A Multilingual and Semantic Enrichment Strategy
By Juliane Stiller, Vivien Petras (Humboldt-Universität zu Berlin) and Antoine Isaac (Europeana)
We are very happy to announce that the report from the EuropeanaTech Task Force on multilingual and semantic enrichment strategy is now published. The Task Force set out to find solutions to prevent enrichment errors and flaws that decrease the overall quality of the metadata in Europeana. To achieve this, we analysed six collections in detail. On the one hand, we wanted to discover problems in enrichments that were executed and on the other hand find out the reason for objects not being
enriched. But let’s first look at enrichments and their influence on the objects in Europeana.

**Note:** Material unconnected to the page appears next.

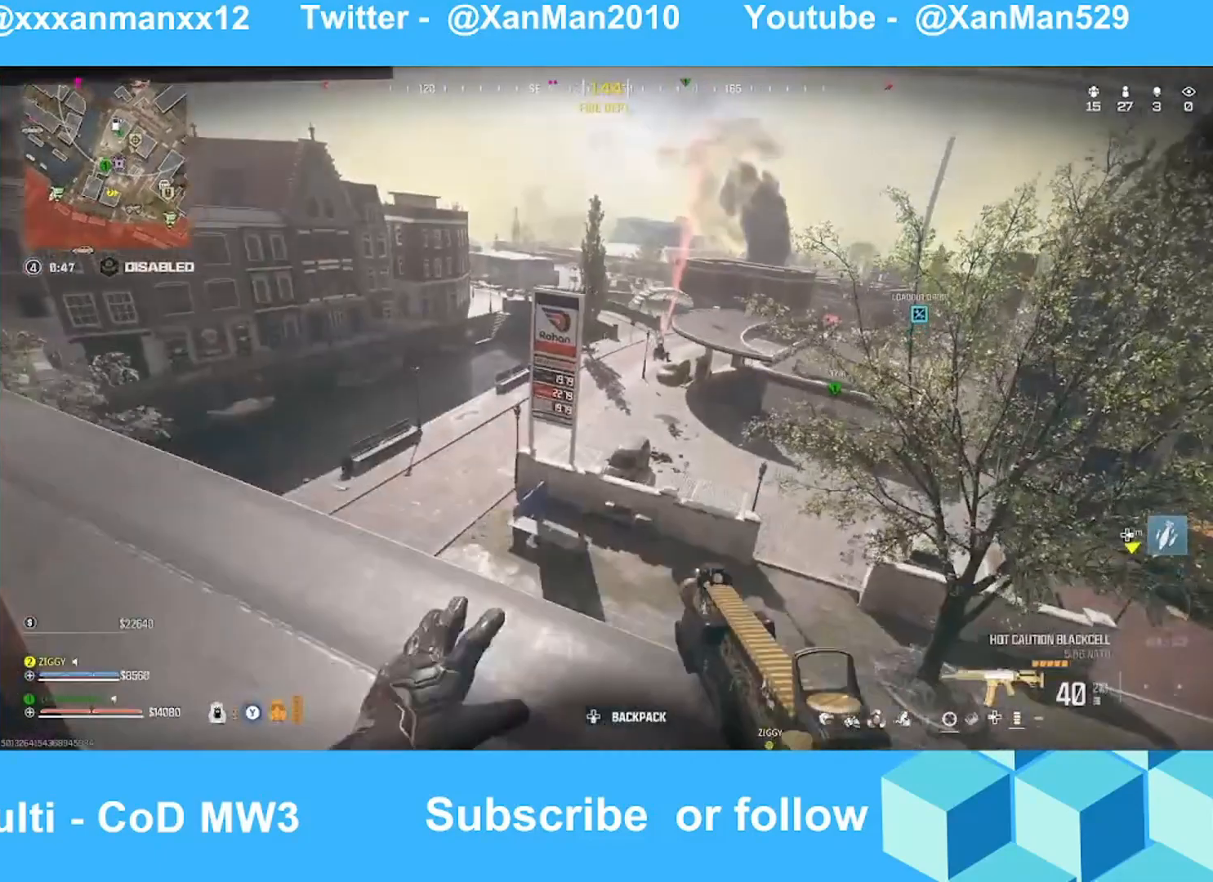
{"buttons": ["L2"], "left_stick": "down-left", "right_stick": "up", "events": [[33, "right_stick", "right"], [167, "left_stick", "down-left"], [167, "right_stick", "center"], [433, "right_stick", "up"]]}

A semantic enrichment is additional information that is added to the data about certain resources. Semantic enrichments can be interpreted by the system and should be also understood by users. Different disciplines value semantic enrichments for various reasons. For example, in the Linked Data context, semantic enrichments chiefly refer to the creation of new links between the enriched resources and other reference datasets greatly contributing to the vision of the Semantic Web. For information retrieval or search purposes, an enrichment means adding new terms to a query or document, making it therefore more likely to be found with a given query.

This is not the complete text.